- Records excerpted from a collection -
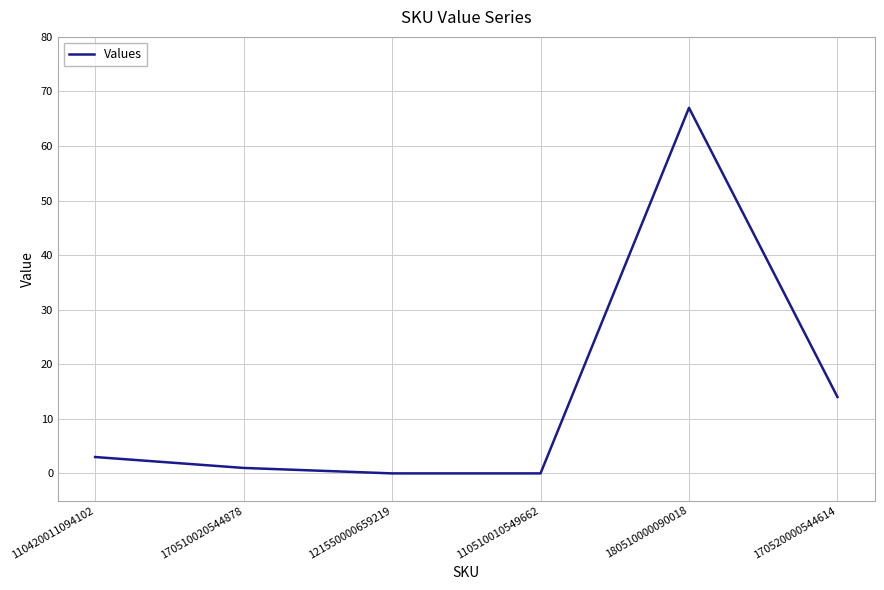

True or false: the data shows 0 at 110510010549662.

True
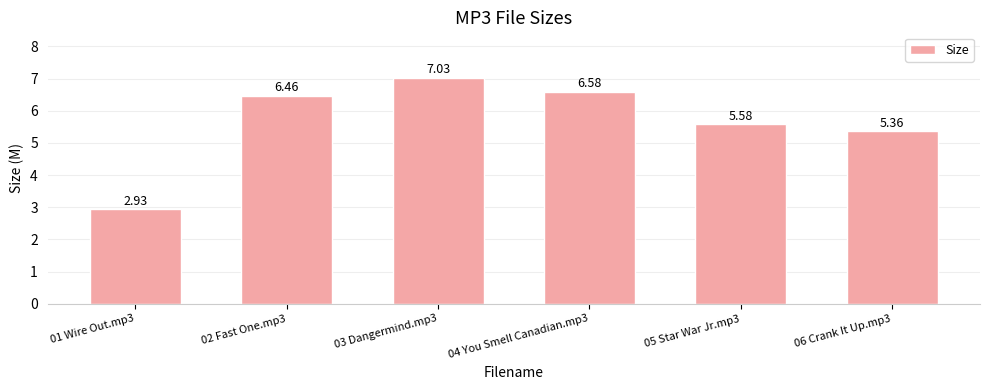

List the labels in order of value, smallest first.

01 Wire Out.mp3, 06 Crank It Up.mp3, 05 Star War Jr.mp3, 02 Fast One.mp3, 04 You Smell Canadian.mp3, 03 Dangermind.mp3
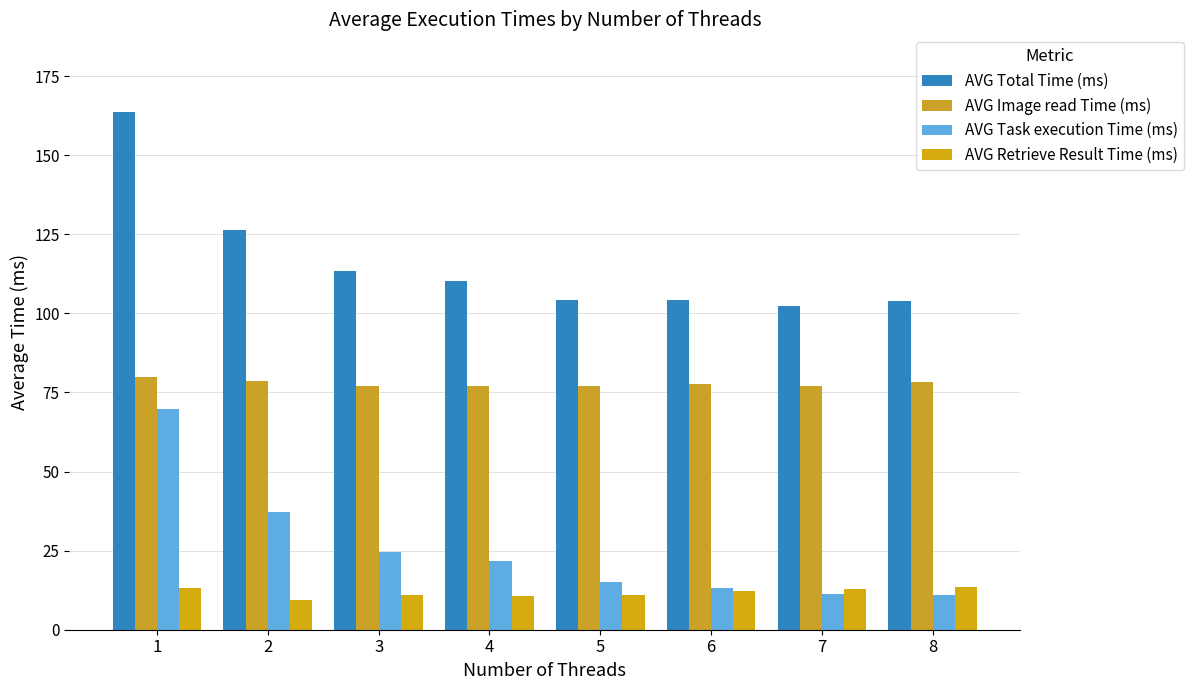

The AVG Image read Time (ms) series shows 78.2 at 8. True or false?

True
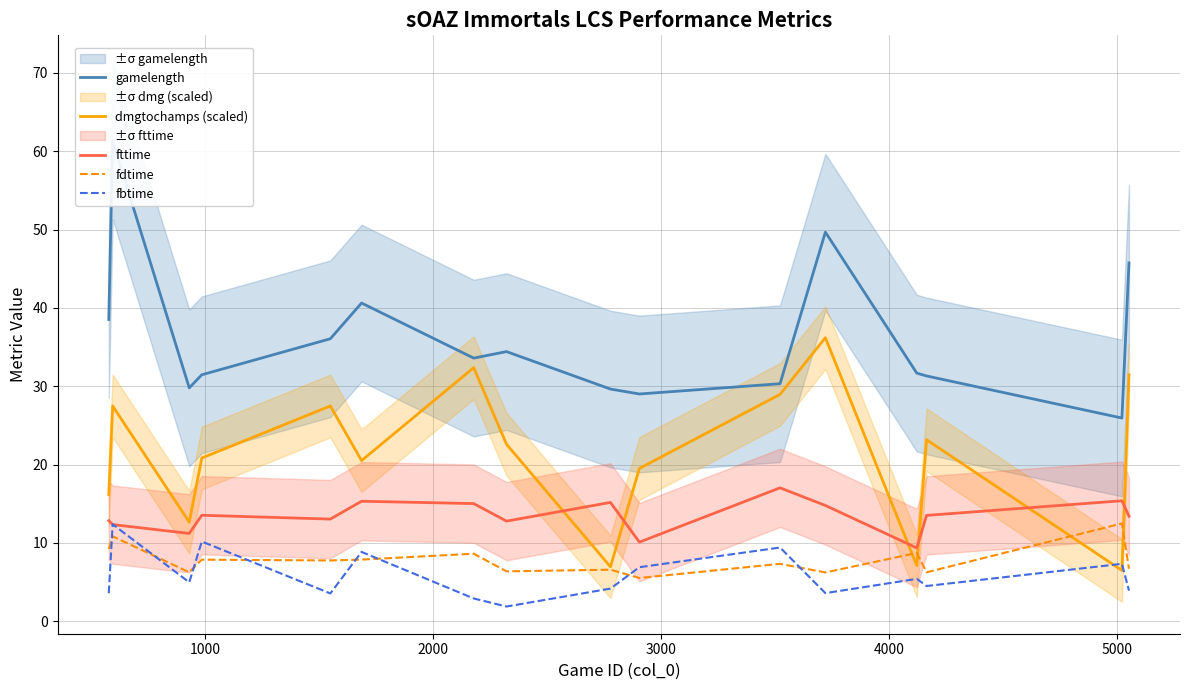

What is the value of the fbtime point at the 6th from the left?

8.9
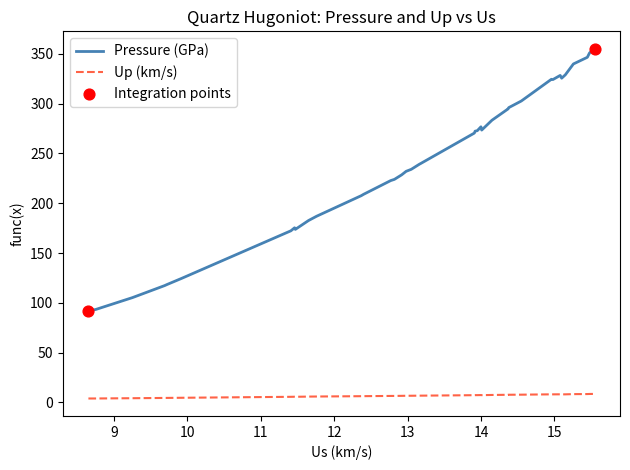

Which series contains the highest Y value?

Pressure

- Task objective -
Copy out the records starting at the line that contains "01 Wire Out.mp3, 06" and continuing through the last line of the records. Omit the pictures from your copy.

- Your response -
01 Wire Out.mp3, 06 Crank It Up.mp3, 05 Star War Jr.mp3, 02 Fast One.mp3, 04 You Smell Canadian.mp3, 03 Dangermind.mp3

The AVG Image read Time (ms) series shows 78.2 at 8. True or false?

True

What is the value of the fbtime point at the 6th from the left?

8.9

Which series contains the highest Y value?

Pressure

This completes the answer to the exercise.